This contradicts your original post. And it's true, there is no 3rd option.
Very smart people have spent decades looking at alternatives and yet here we
are.

> That's quite a simplification -- without the podcast they wouldn't sell
> books, swag, tickets, or receive donations.

Ok, let's reframe it then. It's a business that sells books, swag and tickets.
And the podcast is a marketing cost center. Same outcome, they're a company
that sells stuff for money. And sometimes people donate.

> Websites that serve ads are not free.

They are. The monetary sense is what we're talking about here. Not sure of
this other "cost" your describing.

> Ad supported websites are not open, as every part of the ad network except
> for the literal content served to the client is closed and a trade secret.

What? By open I mean that websites are equally available to anyone regardless
of logged in users or anonymous. This isn't a closed platform like Facebook
where you have to be logged in to use it, thus revealing your identity.
• • •
WORK TASK 1. Could you repeat the records word for word, from the line containing "right elbow: (957, 392, -32)" through the end of the records?
The records have nothing to do with the forum exchange above.

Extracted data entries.
• • •
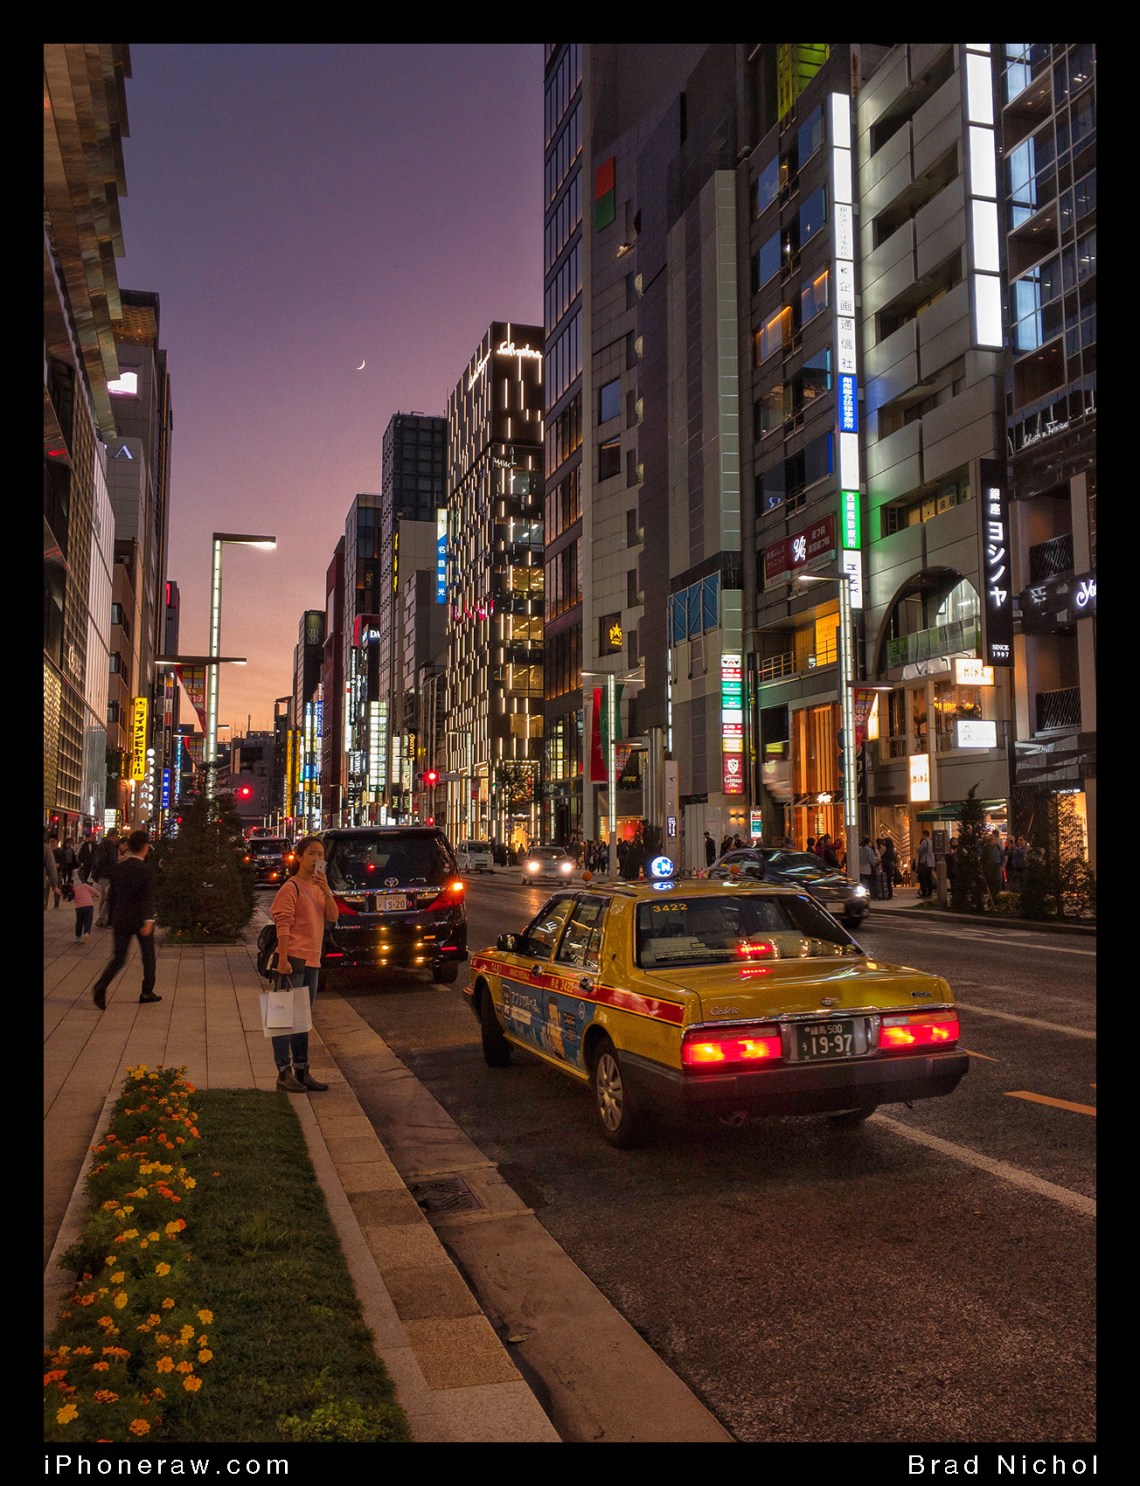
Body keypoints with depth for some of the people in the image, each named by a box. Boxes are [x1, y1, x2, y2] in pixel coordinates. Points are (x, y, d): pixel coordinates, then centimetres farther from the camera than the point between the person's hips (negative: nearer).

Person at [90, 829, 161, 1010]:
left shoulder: (118, 869, 4)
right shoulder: (146, 870, -11)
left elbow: (111, 896, 10)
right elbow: (149, 898, -21)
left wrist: (112, 919, 20)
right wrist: (149, 920, -27)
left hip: (121, 919, 4)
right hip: (140, 919, -4)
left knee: (118, 958, 7)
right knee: (148, 955, 15)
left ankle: (101, 986, -17)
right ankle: (147, 992, 22)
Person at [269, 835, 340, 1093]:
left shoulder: (318, 888, 14)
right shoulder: (291, 887, -10)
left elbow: (333, 917, 3)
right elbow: (283, 924, -15)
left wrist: (326, 890, -10)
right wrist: (283, 960, -21)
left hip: (312, 960, 9)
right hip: (293, 959, -9)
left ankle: (301, 1071, 22)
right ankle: (284, 1074, -1)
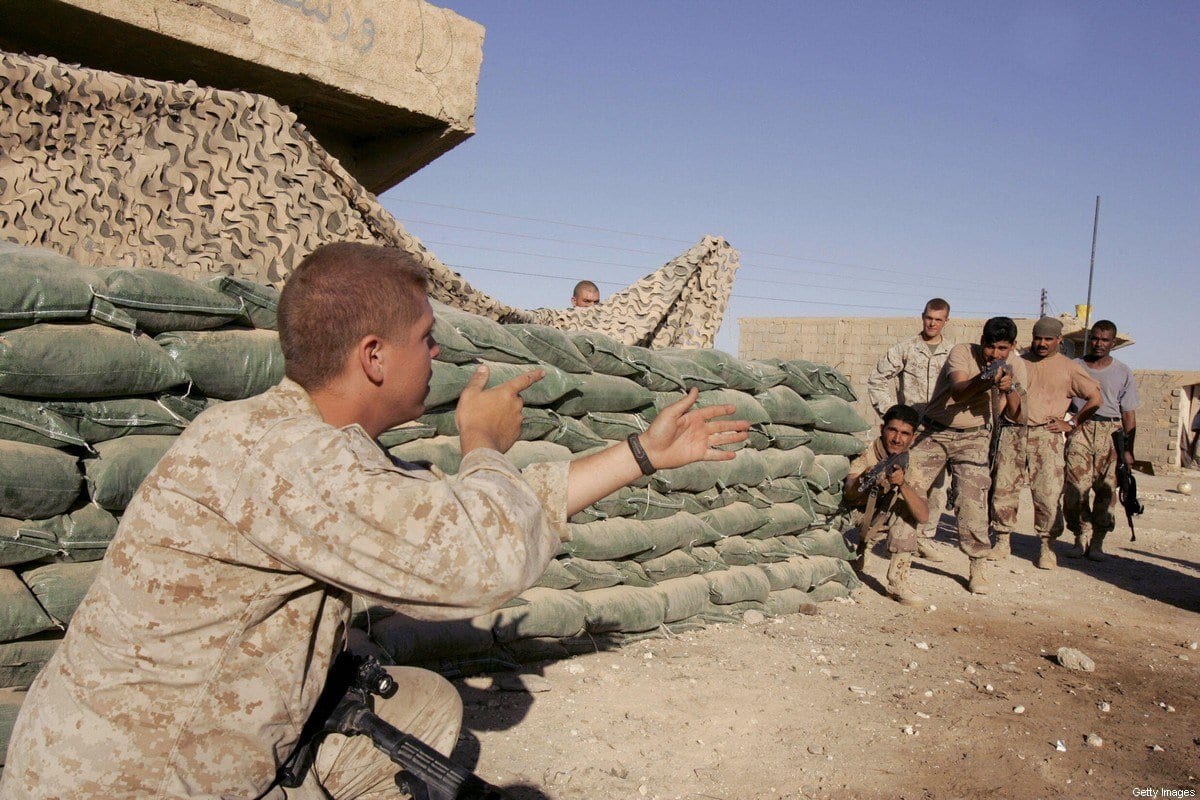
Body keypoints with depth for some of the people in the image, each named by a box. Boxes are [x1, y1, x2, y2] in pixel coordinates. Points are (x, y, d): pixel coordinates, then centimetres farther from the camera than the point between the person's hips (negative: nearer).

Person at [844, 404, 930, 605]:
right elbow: (850, 495, -40)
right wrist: (868, 479, -61)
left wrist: (902, 484, -39)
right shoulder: (864, 455, -22)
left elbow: (923, 516, -23)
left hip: (880, 519, 3)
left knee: (905, 505, -20)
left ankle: (898, 581, -15)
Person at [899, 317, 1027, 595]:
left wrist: (1010, 389, -28)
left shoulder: (1016, 366, -3)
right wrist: (984, 381, -50)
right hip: (934, 431, -1)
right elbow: (957, 392, -32)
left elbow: (1018, 417, -9)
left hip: (974, 438, 1)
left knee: (972, 501, -12)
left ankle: (979, 566, 2)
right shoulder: (962, 352, -14)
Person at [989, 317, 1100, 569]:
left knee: (1048, 494, -7)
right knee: (1003, 488, 0)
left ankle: (1046, 546, 4)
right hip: (1011, 433, 2)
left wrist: (1072, 423, 4)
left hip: (1046, 436, -2)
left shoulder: (1069, 367, 9)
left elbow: (1095, 398, 10)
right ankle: (1003, 541, 11)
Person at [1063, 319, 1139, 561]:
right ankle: (1081, 537, 1)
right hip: (1079, 429, 0)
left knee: (1106, 489, -3)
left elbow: (1129, 415, 10)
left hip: (1111, 433, 0)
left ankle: (1097, 543, 6)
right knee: (1075, 486, -11)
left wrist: (1128, 450, 3)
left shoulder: (1123, 373, 12)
• • •
WORK TASK 2. In the forum exchange, what three things does the business sell?

EXPECTED OUTPUT 1.
right elbow: (957, 392, -32)
left elbow: (1018, 417, -9)
left hip: (974, 438, 1)
left knee: (972, 501, -12)
left ankle: (979, 566, 2)
right shoulder: (962, 352, -14)
Person at [989, 317, 1100, 569]:
left knee: (1048, 494, -7)
right knee: (1003, 488, 0)
left ankle: (1046, 546, 4)
right hip: (1011, 433, 2)
left wrist: (1072, 423, 4)
left hip: (1046, 436, -2)
left shoulder: (1069, 367, 9)
left elbow: (1095, 398, 10)
right ankle: (1003, 541, 11)
Person at [1063, 319, 1139, 561]:
right ankle: (1081, 537, 1)
right hip: (1079, 429, 0)
left knee: (1106, 489, -3)
left elbow: (1129, 415, 10)
left hip: (1111, 433, 0)
left ankle: (1097, 543, 6)
right knee: (1075, 486, -11)
left wrist: (1128, 450, 3)
left shoulder: (1123, 373, 12)

EXPECTED OUTPUT 2. Books, swag, and tickets.